EXERCISE DIRECTIONS => Scan the entries below for "weight" and copy each line that holds it.

※ ※ ※

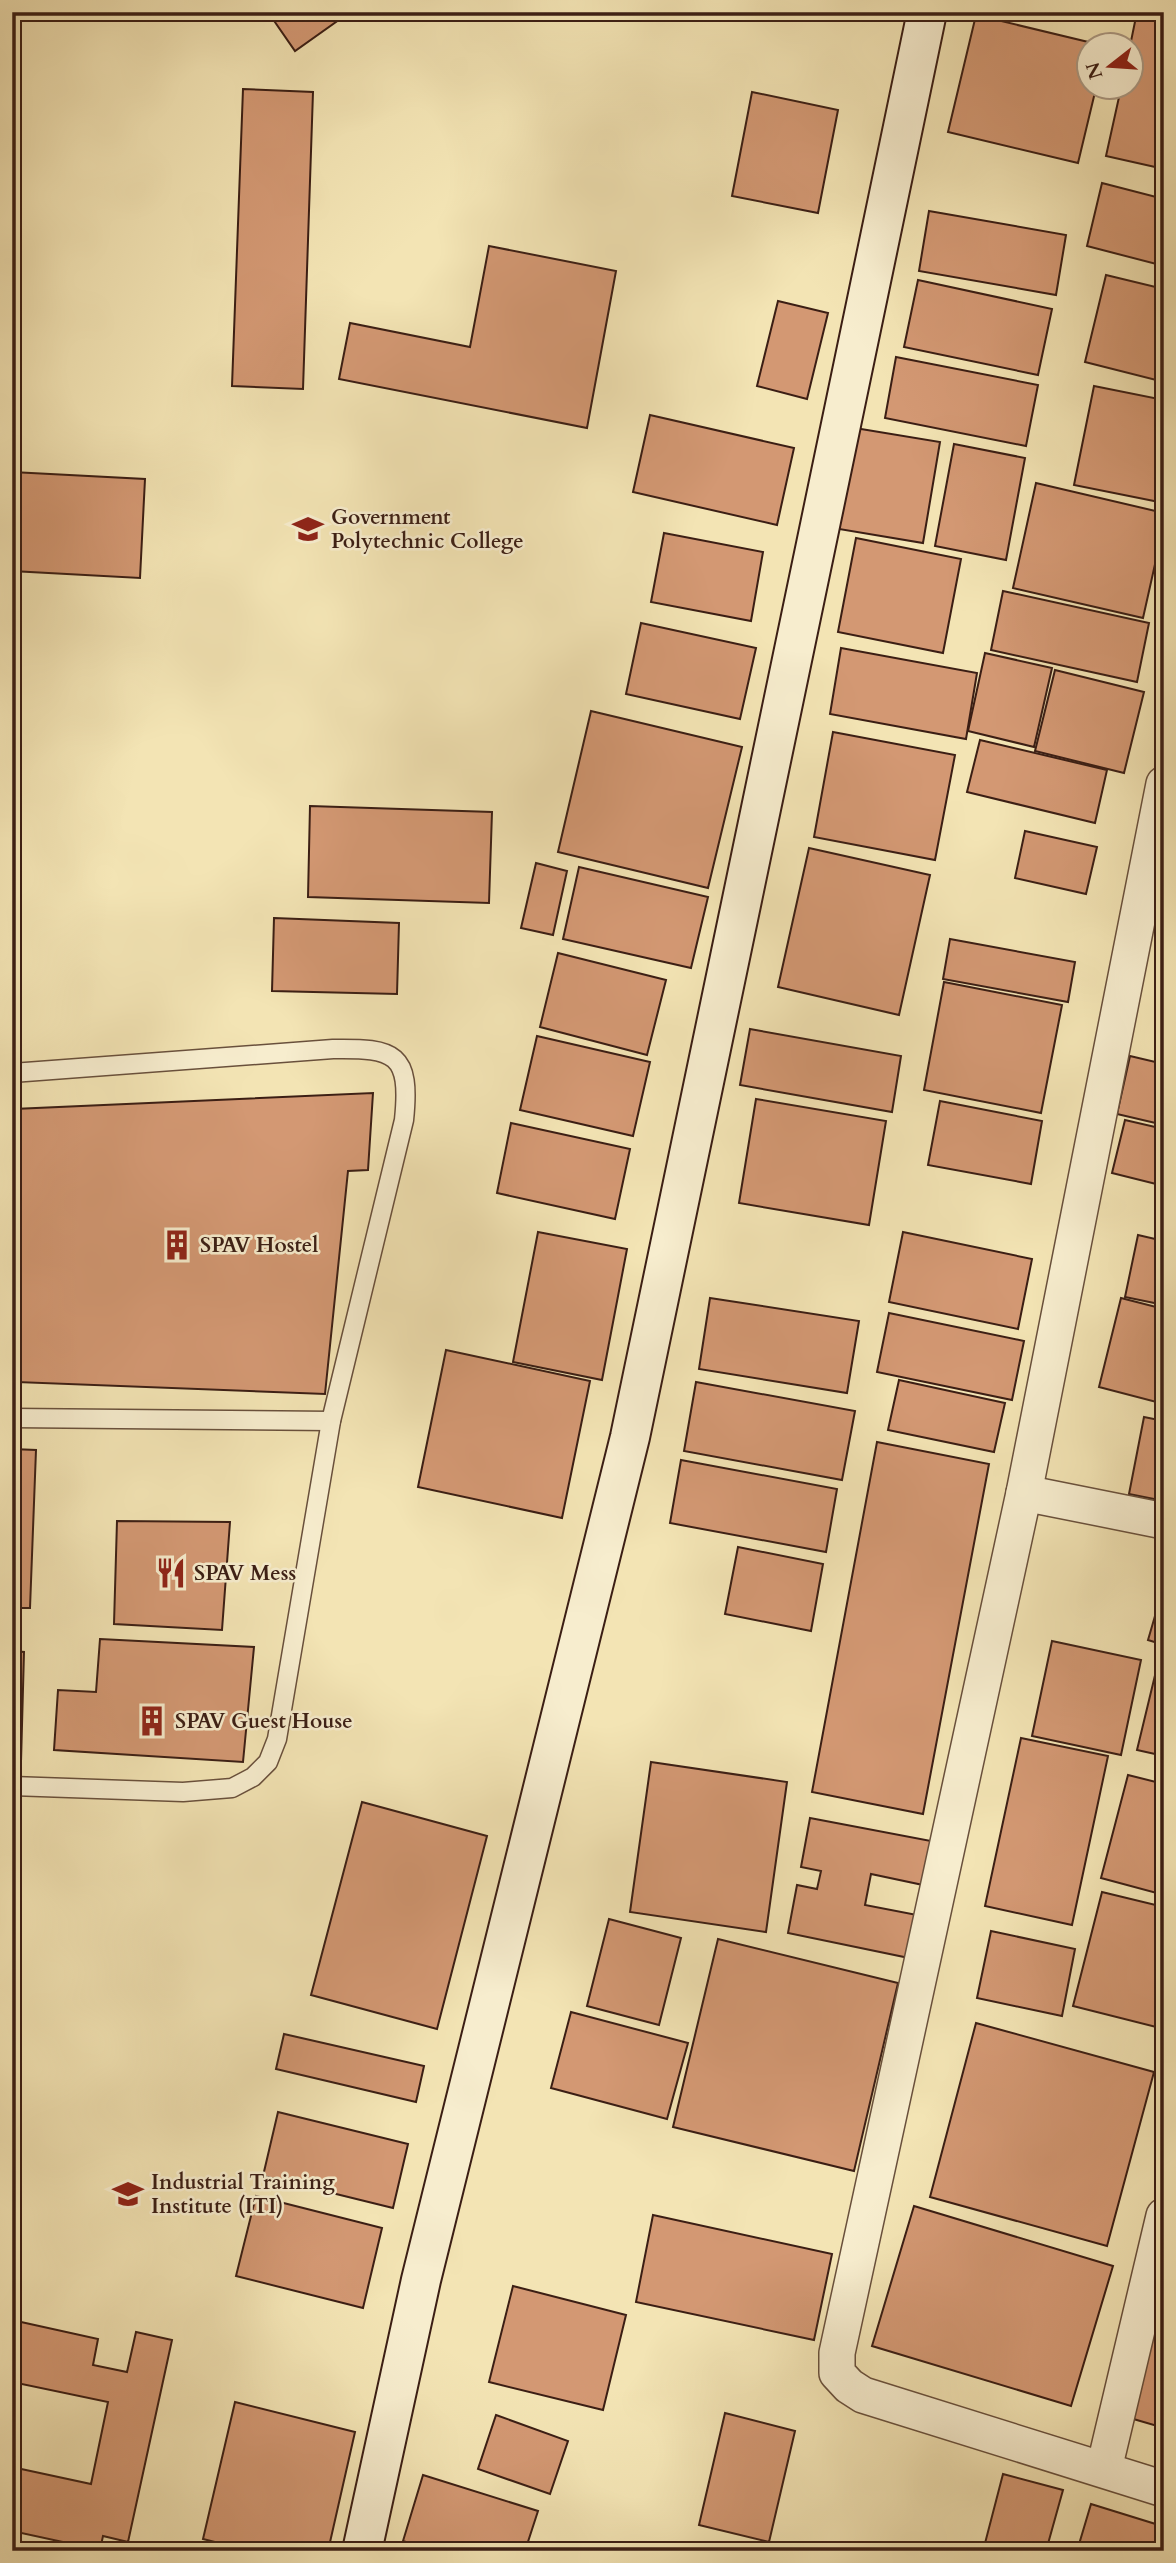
<svg xmlns="http://www.w3.org/2000/svg" width="1176" height="2563" font-family="Cardo,serif">
  <style>
    .building { fill: #d39873; stroke: #3b1e14; stroke-width: 2 }
    .lines { fill: none; stroke-linecap: round; stroke-linejoin: round }
    .lane-casing { stroke: #69503c; stroke-width: 21 }
    .street-casing { stroke: #69503c; stroke-width: 38 }
    .secondary-casing { stroke: #3b1e14; stroke-width: 42 }
    .lane { stroke: #f7edce; stroke-width: 18 }
    .street { stroke: #f7edce; stroke-width: 35 }
    .secondary { stroke: #f7edce; stroke-width: 38 }
    .labels { text-anchor: middle; stroke-width: 5; stroke-linejoin: round; paint-order: stroke }
    .poi-label { font-size: 21px; font-weight: bold; fill: #3b1e14; stroke: #f7edce; text-anchor: start }
  </style>
  <rect width="100%" height="100%" fill="#f3e4b4"/>
  <filter id="stains"><feTurbulence type="fractalNoise" baseFrequency=".00286" numOctaves="4"/><feColorMatrix values="0 0 0 0 .2 0 0 0 0 .09 0 0 0 0 .02 0 0 0 .5 -.17"/></filter>
  <radialGradient id="worn" r=".72"><stop offset=".6" stop-color="#630" stop-opacity="0"/><stop offset="1" stop-color="#630" stop-opacity=".3"/></radialGradient>
  <g class="building">
    <polygon points="268,12 350,12 295,51"/>
    <polygon points="1137,12 1164,12 1164,169 1106,156 1121,88 1130,88 1130,46"/>
    <polygon points="976,15 1105,46 1088,46 1088,88 1096,88 1078,163 948,132"/>
    <polygon points="243,89 313,92 303,389 232,386"/>
    <polygon points="752,92 838,110 818,213 732,196"/>
    <polygon points="1102,183 1164,199 1164,266 1087,246"/>
    <polygon points="929,211 1066,235 1056,295 919,271"/>
    <polygon points="489,246 616,271 587,428 339,379 350,323 470,347"/>
    <polygon points="1106,275 1164,289 1164,382 1085,362"/>
    <polygon points="918,280 1052,309 1038,375 904,347"/>
    <polygon points="778,301 828,313 807,399 757,386"/>
    <polygon points="896,357 1038,385 1026,446 885,418"/>
    <polygon points="1094,386 1164,400 1164,503 1074,485"/>
    <polygon points="650,415 794,448 777,525 633,492"/>
    <polygon points="855,428 940,442 923,543 839,529"/>
    <polygon points="954,444 1025,458 1006,560 935,546"/>
    <polygon points="12,472 145,479 140,578 12,571"/>
    <polygon points="1036,483 1164,513 1164,524 1143,618 1013,588"/>
    <polygon points="664,533 763,552 751,621 651,602"/>
    <polygon points="856,538 961,559 943,653 838,632"/>
    <polygon points="1003,591 1149,623 1137,682 991,650"/>
    <polygon points="641,623 756,648 740,719 626,694"/>
    <polygon points="841,648 977,673 966,739 830,714"/>
    <polygon points="985,653 1052,668 1034,747 968,731"/>
    <polygon points="1055,670 1144,692 1124,773 1035,751"/>
    <polygon points="591,711 742,747 708,888 558,852"/>
    <polygon points="833,732 955,755 935,860 814,837"/>
    <polygon points="980,740 1107,770 1095,823 967,792"/>
    <polygon points="310,806 492,812 489,903 308,897"/>
    <polygon points="1025,831 1097,847 1086,894 1015,878"/>
    <polygon points="809,848 930,875 899,1015 778,987"/>
    <polygon points="536,863 567,871 553,935 521,928"/>
    <polygon points="579,867 708,897 691,968 563,939"/>
    <polygon points="274,918 399,923 397,994 272,991"/>
    <polygon points="950,939 1075,962 1068,1002 943,979"/>
    <polygon points="558,953 666,980 647,1055 540,1027"/>
    <polygon points="944,982 1062,1005 1041,1113 924,1090"/>
    <polygon points="750,1029 901,1056 892,1112 740,1085"/>
    <polygon points="537,1036 650,1062 633,1136 520,1110"/>
    <polygon points="1130,1056 1164,1064 1164,1125 1117,1114"/>
    <polygon points="373,1093 368,1170 348,1171 325,1394 17,1382 17,1403 12,1403 14,1109"/>
    <polygon points="756,1099 886,1121 869,1225 739,1203"/>
    <polygon points="940,1101 1042,1121 1031,1184 928,1165"/>
    <polygon points="1125,1120 1164,1129 1164,1186 1112,1173"/>
    <polygon points="511,1123 630,1149 615,1219 497,1193"/>
    <polygon points="538,1232 627,1249 602,1380 513,1362"/>
    <polygon points="903,1232 1032,1259 1018,1329 889,1302"/>
    <polygon points="1138,1235 1164,1241 1164,1305 1125,1297"/>
    <polygon points="710,1298 859,1321 847,1393 699,1369"/>
    <polygon points="1121,1298 1164,1309 1164,1404 1099,1387"/>
    <polygon points="889,1313 1024,1341 1012,1400 877,1372"/>
    <polygon points="446,1350 590,1381 562,1518 418,1487"/>
    <polygon points="899,1380 1005,1403 994,1452 888,1430"/>
    <polygon points="696,1382 855,1411 842,1480 684,1451"/>
    <polygon points="1144,1417 1164,1421 1164,1501 1129,1494"/>
    <polygon points="877,1442 989,1464 923,1814 812,1792"/>
    <polygon points="12,1449 36,1450 30,1608 12,1608"/>
    <polygon points="681,1460 837,1489 826,1552 670,1523"/>
    <polygon points="117,1521 230,1522 222,1630 114,1624"/>
    <polygon points="738,1547 823,1564 811,1631 725,1614"/>
    <polygon points="1164,1585 1164,1645 1148,1640"/>
    <polygon points="100,1639 254,1647 243,1762 54,1750 58,1690 96,1692"/>
    <polygon points="1052,1641 1141,1660 1121,1755 1032,1736"/>
    <polygon points="12,1651 24,1652 21,1762 12,1761"/>
    <polygon points="1157,1667 1164,1669 1164,1756 1137,1750"/>
    <polygon points="1021,1738 1108,1756 1072,1925 985,1906"/>
    <polygon points="651,1762 787,1782 766,1932 630,1912"/>
    <polygon points="1128,1775 1164,1784 1164,1895 1101,1878"/>
    <polygon points="362,1802 487,1836 437,2029 311,1995"/>
    <polygon points="810,1818 931,1841 923,1885 871,1874 865,1905 917,1915 909,1958 788,1933 797,1885 817,1889 821,1871 801,1867"/>
    <polygon points="1102,1892 1164,1907 1164,2029 1073,2006"/>
    <polygon points="609,1919 681,1938 659,2025 587,2006"/>
    <polygon points="991,1931 1075,1949 1062,2016 977,1998"/>
    <polygon points="718,1939 898,1983 854,2171 673,2127"/>
    <polygon points="571,2012 688,2043 667,2119 551,2088"/>
    <polygon points="976,2023 1154,2072 1107,2246 930,2197"/>
    <polygon points="284,2034 424,2066 416,2102 276,2069"/>
    <polygon points="278,2112 408,2144 393,2208 263,2176"/>
    <polygon points="256,2196 382,2228 363,2308 236,2276"/>
    <polygon points="914,2206 1113,2266 1071,2406 872,2346"/>
    <polygon points="653,2215 832,2254 814,2340 636,2302"/>
    <polygon points="513,2286 626,2315 603,2410 489,2382"/>
    <polygon points="1164,2297 1164,2428 1130,2418"/>
    <polygon points="12,2320 98,2339 93,2365 127,2372 136,2332 172,2340 128,2542 103,2536 100,2550 12,2531 12,2467 91,2484 108,2402 12,2382"/>
    <polygon points="235,2402 355,2432 328,2551 251,2551 203,2539"/>
    <polygon points="725,2413 795,2431 769,2542 699,2525"/>
    <polygon points="496,2415 568,2441 550,2494 478,2469"/>
    <polygon points="1003,2474 1063,2490 1046,2551 983,2551"/>
    <polygon points="423,2475 538,2511 525,2551 434,2551 403,2541"/>
    <polygon points="1091,2504 1162,2526 1155,2551 1077,2551"/>
    <polygon points="724,2543 760,2551 722,2551"/>
  </g>
  <g class="lines">
    <g class="lane-casing">
      <g id="lane">
        <path d="M12 1073 333 1049C395 1048 411 1053 404 1120L331 1421 277 1739 268 1762 253 1777 232 1788 183 1792 12 1786"/>
        <polyline points="12,1418 331,1421"/>
      </g>
    </g>
    <g class="street-casing">
      <g id="street">
        <polyline points="1164,784 1024,1493 837,2353 837,2373 849,2386 863,2395 1164,2489"/>
        <polyline points="1024,1493 1164,1521"/>
        <polyline points="1104,2469 1164,2216"/>
      </g>
    </g>
    <g class="secondary-casing">
      <polyline id="secondary" points="362,2551 421,2280 630,1437 927,12"/>
    </g>
    <use href="#lane" class="lane"/>
    <use href="#street" class="street"/>
    <use href="#secondary" class="secondary"/>
  </g>
  <defs>
    <g id="university-bare" transform="scale(2.415)"><path d="M0-5L7-2L0 1L-7-2ZM-4 1L0 2.5L4 1V4Q0 6-4 4Z" fill="#8f2418" stroke="#f7edce" stroke-width="2.5" paint-order="stroke"/></g>
    <g id="building-bare" transform="scale(2.415)"><path d="M-4-6H4V6H1V3H-1V6H-4ZM-2.5-4.3h1.7v1.8h-1.7ZM.8-4.3h1.7v1.8H.8ZM-2.5-1h1.7V.8h-1.7ZM.8-1h1.7V.8H.8Z" fill="#8f2418" stroke="#f7edce" stroke-width="2.5" paint-order="stroke"/></g>
    <g id="restaurant-bare" transform="scale(2.415)"><path d="M-5-6h1v4h1v-4h1v4h1v-4h1v5L-1.5 .5V6h-2V.5L-5-1ZM5-6V6H3V1.5H1.5Q1.5-4 5-6Z" fill="#8f2418" stroke="#f7edce" stroke-width="2.5" paint-order="stroke"/></g>
  </defs>
  <g fill-rule="evenodd">
    <use href="#university-bare" x="308" y="529"/>
    <use href="#building-bare" x="177" y="1245"/>
    <use href="#restaurant-bare" x="171" y="1573"/>
    <use href="#building-bare" x="152" y="1721"/>
    <use href="#university-bare" x="128" y="2194"/>
  </g>
  <g class="labels">
    <g class="poi-label">
      <text x="331" y="524">Government<tspan x="331" dy="24">Polytechnic College</tspan></text>
      <text x="200" y="1252">SPAV Hostel</text>
      <text x="194" y="1580">SPAV Mess</text>
      <text x="175" y="1728">SPAV Guest House</text>
      <text x="151" y="2189">Industrial Training<tspan x="151" dy="24">Institute (ITI)</tspan></text>
    </g>
  </g>
  <rect width="1176" height="2563" fill="none" stroke="#f3e4b4" stroke-width="42"/>
  <rect x="14" y="14" width="1148" height="2535" fill="none" stroke="#3b1e14" stroke-width="3.5"/>
  <rect x="21" y="21" width="1134" height="2521" fill="none" stroke="#3b1e14" stroke-width="2"/>
  <g transform="translate(1110 66) rotate(253)"><circle r="33" fill="#f7edce" stroke="#ac9a84" stroke-width="2"/>
  <path d="M0-5L12 26L0 18L-12 26Z" fill="#8f2418"/>
  <text y="-10" font-size="19" font-weight="bold" text-anchor="middle" fill="#3b1e14">N</text>
  </g>
  <rect width="100%" height="100%" filter="url(#stains)"/>
  <rect width="100%" height="100%" fill="url(#worn)"/>
</svg>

※ ※ ※

EXERCISE ANSWER =>
    .poi-label { font-size: 21px; font-weight: bold; fill: #3b1e14; stroke: #f7edce; text-anchor: start }
  <text y="-10" font-size="19" font-weight="bold" text-anchor="middle" fill="#3b1e14">N</text>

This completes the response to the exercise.